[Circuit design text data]
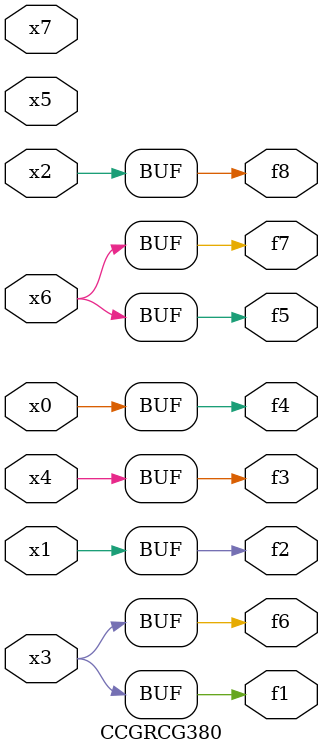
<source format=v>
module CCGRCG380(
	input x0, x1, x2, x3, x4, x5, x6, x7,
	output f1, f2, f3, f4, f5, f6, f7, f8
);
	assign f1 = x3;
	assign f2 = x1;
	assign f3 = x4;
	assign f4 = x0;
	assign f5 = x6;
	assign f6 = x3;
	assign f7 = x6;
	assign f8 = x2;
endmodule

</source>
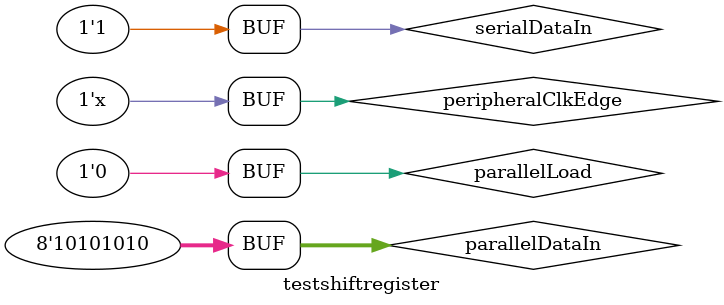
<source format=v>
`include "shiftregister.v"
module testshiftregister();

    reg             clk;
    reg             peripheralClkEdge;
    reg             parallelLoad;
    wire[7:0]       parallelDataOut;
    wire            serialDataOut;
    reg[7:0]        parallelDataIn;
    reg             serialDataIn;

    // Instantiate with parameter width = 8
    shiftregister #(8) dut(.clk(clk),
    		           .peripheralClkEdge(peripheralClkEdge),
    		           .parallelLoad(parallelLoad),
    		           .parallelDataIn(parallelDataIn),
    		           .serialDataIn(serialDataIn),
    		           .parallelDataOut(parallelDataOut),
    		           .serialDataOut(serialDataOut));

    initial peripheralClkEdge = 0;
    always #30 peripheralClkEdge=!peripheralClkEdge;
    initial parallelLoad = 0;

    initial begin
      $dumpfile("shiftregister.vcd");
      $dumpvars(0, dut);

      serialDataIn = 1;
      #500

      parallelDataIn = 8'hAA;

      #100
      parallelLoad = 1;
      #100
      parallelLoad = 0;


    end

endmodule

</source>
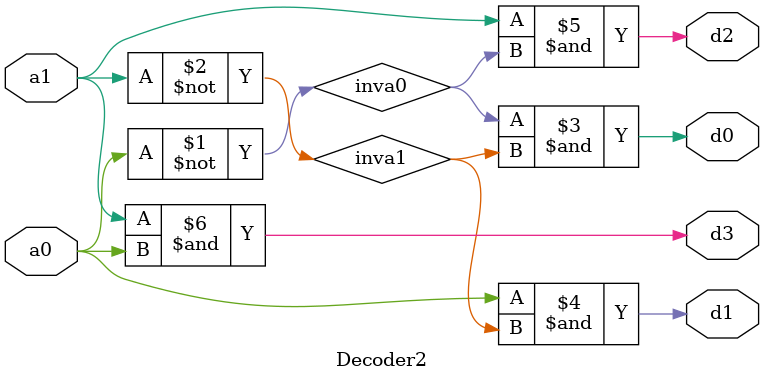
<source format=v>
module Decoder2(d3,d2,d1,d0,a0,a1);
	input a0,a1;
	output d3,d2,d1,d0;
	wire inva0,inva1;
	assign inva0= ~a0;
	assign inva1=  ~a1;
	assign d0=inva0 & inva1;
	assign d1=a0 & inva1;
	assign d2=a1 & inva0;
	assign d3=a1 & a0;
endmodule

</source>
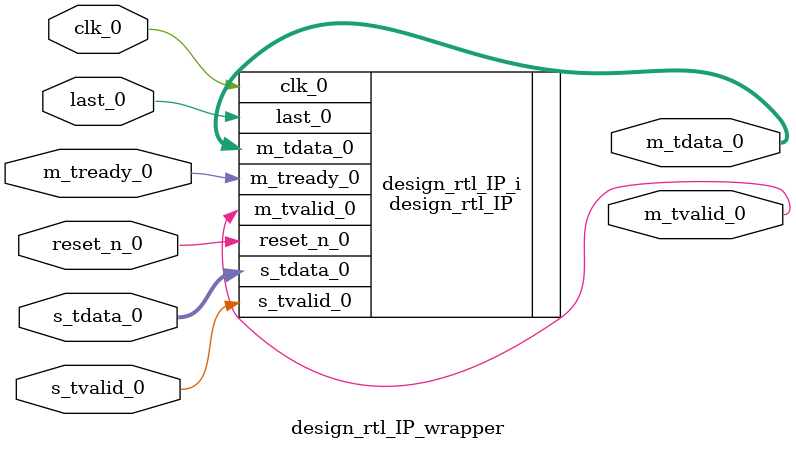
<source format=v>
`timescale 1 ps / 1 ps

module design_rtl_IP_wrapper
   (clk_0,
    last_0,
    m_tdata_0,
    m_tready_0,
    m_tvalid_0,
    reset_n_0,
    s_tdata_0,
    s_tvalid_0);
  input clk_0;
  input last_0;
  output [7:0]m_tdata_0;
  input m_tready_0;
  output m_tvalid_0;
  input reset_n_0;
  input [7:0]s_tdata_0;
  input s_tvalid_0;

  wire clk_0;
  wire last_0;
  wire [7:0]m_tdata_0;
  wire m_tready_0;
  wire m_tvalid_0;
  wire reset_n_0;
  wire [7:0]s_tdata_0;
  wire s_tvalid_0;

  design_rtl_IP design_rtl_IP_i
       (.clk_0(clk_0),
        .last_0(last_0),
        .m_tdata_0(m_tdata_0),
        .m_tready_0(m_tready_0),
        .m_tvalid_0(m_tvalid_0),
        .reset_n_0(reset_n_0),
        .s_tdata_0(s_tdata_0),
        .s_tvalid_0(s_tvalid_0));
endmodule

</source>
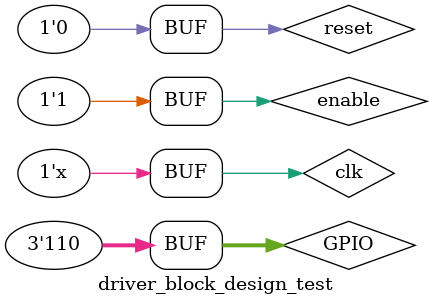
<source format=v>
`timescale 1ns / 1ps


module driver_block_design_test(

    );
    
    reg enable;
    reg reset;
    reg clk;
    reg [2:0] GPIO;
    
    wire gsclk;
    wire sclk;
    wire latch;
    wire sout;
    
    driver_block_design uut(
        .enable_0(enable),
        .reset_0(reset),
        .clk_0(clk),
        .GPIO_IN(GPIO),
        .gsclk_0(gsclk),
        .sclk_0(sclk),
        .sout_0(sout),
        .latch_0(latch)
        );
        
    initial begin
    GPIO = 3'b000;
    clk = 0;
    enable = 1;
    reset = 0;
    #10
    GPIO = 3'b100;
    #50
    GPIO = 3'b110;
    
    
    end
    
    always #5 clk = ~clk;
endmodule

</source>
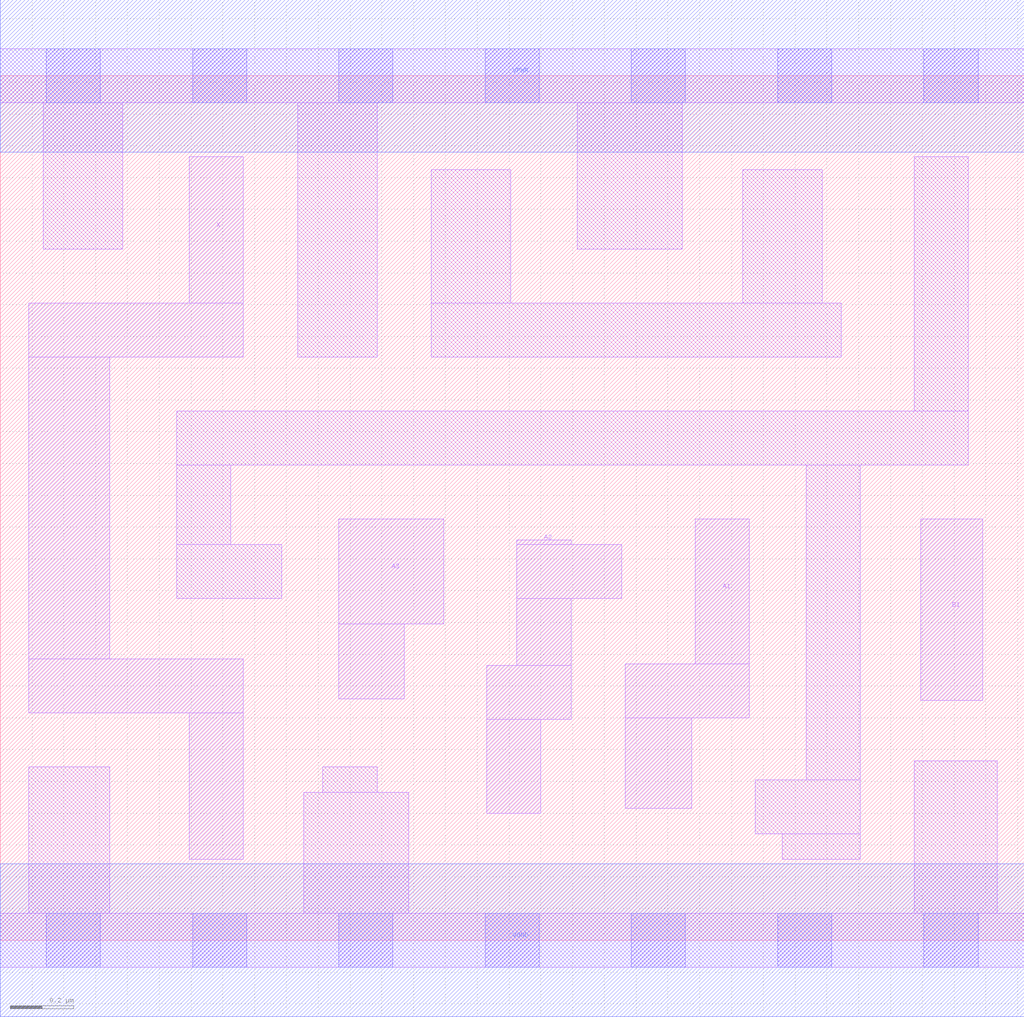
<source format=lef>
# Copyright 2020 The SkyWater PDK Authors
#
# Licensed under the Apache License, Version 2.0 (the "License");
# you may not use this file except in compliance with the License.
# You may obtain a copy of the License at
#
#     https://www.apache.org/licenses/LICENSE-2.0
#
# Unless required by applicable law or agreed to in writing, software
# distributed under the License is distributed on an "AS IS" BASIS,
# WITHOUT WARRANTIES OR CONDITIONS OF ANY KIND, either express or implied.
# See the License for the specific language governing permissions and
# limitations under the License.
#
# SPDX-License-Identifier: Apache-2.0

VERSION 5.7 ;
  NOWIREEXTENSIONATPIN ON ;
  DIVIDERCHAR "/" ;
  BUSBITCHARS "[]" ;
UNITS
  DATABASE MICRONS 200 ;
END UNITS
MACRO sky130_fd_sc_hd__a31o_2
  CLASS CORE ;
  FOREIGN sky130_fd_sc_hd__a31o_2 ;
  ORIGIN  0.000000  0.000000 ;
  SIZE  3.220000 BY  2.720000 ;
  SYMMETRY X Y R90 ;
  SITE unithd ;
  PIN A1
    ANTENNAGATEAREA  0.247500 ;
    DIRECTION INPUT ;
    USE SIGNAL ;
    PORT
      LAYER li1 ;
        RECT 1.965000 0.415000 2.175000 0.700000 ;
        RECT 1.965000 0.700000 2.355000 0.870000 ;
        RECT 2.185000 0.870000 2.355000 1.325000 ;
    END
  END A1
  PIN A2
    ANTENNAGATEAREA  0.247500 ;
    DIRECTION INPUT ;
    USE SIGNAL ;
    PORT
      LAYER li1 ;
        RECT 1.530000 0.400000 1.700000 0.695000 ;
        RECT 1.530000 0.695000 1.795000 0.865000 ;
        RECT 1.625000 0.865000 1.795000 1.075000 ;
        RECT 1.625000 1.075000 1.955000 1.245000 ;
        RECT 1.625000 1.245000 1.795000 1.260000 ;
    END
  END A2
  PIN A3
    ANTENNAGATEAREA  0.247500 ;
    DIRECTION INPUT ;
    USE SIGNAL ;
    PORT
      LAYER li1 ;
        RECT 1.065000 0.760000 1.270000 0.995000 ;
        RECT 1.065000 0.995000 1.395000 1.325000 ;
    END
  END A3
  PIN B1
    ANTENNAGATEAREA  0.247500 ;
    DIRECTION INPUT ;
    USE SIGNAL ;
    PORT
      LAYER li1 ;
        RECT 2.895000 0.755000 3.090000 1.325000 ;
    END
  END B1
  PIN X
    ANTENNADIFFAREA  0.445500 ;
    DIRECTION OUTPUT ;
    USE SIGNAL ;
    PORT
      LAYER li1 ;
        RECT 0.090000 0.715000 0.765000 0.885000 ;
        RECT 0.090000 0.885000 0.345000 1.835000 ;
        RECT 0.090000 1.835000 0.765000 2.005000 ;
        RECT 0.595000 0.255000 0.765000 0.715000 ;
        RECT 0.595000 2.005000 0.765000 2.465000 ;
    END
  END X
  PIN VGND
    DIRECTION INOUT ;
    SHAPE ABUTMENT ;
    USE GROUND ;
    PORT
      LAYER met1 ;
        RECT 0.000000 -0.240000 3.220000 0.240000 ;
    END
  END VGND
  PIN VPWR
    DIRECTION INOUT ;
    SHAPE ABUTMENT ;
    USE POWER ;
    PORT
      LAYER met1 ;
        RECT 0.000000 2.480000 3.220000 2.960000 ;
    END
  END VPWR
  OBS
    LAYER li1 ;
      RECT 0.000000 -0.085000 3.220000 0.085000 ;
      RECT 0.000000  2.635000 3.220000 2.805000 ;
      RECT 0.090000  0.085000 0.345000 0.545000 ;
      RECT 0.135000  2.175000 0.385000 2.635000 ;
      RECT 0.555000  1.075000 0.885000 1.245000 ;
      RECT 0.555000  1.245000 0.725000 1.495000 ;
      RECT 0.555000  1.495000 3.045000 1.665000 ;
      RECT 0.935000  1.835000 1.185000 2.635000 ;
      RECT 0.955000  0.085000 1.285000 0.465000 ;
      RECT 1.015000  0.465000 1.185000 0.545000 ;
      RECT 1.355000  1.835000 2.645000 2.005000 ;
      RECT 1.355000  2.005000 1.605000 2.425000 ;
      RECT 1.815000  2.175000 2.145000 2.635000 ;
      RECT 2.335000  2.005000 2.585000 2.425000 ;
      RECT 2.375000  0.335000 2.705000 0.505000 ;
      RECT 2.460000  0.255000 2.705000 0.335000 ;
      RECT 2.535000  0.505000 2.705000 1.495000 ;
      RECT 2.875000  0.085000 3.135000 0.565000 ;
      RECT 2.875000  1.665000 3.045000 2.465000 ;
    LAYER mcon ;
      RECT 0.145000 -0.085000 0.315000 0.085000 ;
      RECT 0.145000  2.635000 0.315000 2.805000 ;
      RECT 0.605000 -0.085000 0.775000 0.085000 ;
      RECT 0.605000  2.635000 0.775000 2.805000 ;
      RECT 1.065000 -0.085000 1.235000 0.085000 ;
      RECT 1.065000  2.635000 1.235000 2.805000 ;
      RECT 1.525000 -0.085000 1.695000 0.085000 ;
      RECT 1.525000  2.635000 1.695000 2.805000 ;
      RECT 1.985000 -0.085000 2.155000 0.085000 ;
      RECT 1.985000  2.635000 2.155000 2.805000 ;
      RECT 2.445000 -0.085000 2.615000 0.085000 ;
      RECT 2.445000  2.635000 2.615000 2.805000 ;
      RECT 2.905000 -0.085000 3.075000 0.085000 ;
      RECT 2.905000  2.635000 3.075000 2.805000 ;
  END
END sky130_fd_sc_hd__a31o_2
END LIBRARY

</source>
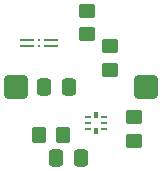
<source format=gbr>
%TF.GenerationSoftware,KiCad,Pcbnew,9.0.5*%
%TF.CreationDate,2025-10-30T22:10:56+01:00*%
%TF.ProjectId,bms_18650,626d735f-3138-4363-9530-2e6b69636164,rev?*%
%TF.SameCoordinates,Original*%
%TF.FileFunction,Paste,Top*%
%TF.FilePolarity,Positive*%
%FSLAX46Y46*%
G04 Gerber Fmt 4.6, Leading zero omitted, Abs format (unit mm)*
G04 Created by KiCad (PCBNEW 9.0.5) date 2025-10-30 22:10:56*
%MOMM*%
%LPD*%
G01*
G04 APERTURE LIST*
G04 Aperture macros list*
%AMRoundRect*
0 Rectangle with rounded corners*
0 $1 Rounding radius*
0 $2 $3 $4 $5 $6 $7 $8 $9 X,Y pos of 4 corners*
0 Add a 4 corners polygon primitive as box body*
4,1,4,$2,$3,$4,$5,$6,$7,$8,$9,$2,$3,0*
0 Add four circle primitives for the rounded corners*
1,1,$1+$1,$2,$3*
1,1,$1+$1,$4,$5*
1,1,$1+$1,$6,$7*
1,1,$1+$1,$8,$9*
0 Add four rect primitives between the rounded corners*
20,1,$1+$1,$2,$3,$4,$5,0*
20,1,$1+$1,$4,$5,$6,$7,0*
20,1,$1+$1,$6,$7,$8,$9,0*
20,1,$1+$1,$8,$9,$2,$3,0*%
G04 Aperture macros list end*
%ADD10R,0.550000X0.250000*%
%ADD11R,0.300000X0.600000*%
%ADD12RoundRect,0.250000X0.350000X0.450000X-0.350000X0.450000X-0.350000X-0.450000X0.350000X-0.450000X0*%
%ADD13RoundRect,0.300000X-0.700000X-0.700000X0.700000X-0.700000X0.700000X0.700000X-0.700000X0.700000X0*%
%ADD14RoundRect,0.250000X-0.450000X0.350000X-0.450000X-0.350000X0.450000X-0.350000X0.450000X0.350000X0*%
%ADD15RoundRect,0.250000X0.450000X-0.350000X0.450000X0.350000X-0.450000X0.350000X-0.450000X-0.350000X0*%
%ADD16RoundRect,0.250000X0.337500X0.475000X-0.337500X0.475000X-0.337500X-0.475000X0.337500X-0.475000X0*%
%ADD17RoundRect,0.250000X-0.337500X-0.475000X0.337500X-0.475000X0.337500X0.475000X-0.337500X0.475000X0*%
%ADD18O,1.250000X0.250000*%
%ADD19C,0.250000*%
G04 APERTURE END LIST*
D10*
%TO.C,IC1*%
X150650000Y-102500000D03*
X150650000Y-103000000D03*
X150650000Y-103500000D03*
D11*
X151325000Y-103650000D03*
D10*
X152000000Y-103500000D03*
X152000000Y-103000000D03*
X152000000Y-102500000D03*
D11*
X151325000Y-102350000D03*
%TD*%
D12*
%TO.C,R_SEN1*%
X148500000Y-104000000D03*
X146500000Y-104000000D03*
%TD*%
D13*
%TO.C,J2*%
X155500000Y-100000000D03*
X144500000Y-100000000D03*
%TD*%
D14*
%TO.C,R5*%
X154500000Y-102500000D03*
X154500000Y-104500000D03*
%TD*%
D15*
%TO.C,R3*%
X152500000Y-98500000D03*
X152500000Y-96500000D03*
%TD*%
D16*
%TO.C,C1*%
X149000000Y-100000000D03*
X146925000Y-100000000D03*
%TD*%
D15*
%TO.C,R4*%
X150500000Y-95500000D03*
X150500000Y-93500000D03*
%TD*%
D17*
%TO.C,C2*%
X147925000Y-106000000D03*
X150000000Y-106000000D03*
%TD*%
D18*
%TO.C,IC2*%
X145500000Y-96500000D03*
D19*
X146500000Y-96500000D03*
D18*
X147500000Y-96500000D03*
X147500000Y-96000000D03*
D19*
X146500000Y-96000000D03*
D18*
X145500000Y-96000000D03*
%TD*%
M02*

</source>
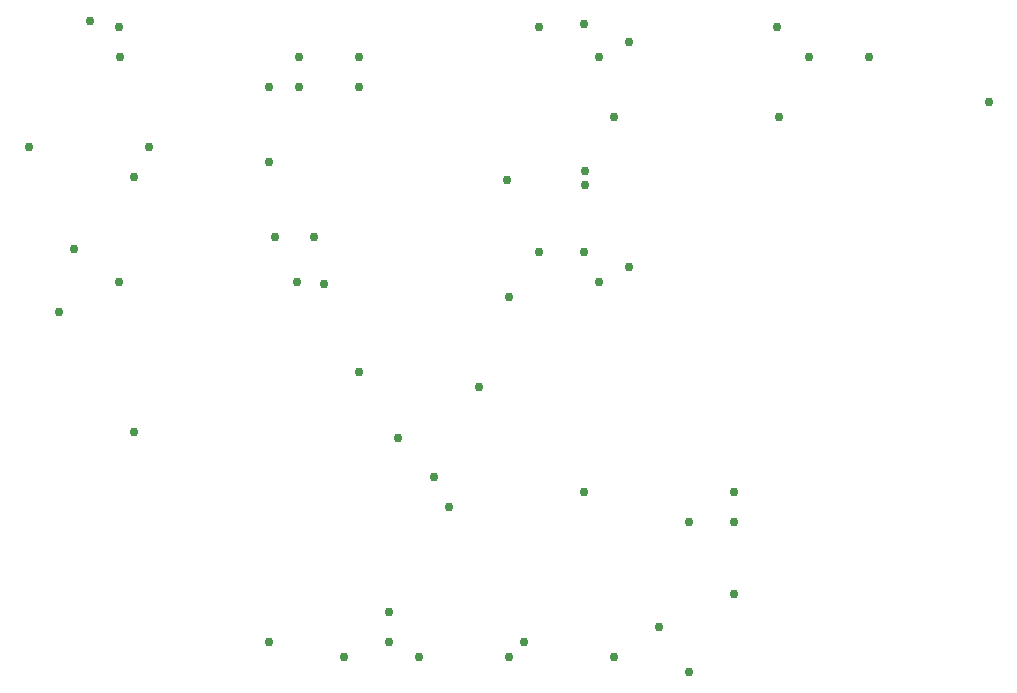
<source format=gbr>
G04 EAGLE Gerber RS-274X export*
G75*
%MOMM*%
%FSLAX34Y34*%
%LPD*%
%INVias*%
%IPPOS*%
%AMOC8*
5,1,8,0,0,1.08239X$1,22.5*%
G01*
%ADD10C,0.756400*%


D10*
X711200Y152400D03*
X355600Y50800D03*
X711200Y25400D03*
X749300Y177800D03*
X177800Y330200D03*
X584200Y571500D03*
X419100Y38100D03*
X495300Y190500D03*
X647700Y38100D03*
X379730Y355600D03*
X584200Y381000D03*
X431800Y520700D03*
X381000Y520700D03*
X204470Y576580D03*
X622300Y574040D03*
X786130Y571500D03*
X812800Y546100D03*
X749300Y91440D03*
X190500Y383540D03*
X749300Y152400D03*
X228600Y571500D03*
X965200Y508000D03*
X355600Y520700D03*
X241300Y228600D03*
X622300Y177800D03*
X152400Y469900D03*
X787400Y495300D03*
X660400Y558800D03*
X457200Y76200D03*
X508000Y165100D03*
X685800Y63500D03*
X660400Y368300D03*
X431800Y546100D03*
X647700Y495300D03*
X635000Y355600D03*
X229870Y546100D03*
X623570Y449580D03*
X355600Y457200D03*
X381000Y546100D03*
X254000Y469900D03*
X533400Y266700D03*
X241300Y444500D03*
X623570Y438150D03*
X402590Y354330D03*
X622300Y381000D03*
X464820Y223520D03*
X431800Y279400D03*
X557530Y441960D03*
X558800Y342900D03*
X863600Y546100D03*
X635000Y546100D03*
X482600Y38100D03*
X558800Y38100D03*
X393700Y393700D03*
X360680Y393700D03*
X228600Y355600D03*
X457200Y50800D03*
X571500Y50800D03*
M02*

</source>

→ Goal of the exercise:
All lines above from the one with "RECT 0.000000 2.480000" to the one with "3.045000 1.665000 ;", inclusive, should be copied exactly, and no other lines.

→ Task output:
        RECT 0.000000 2.480000 3.220000 2.960000 ;
    END
  END VPWR
  OBS
    LAYER li1 ;
      RECT 0.000000 -0.085000 3.220000 0.085000 ;
      RECT 0.000000  2.635000 3.220000 2.805000 ;
      RECT 0.090000  0.085000 0.345000 0.545000 ;
      RECT 0.135000  2.175000 0.385000 2.635000 ;
      RECT 0.555000  1.075000 0.885000 1.245000 ;
      RECT 0.555000  1.245000 0.725000 1.495000 ;
      RECT 0.555000  1.495000 3.045000 1.665000 ;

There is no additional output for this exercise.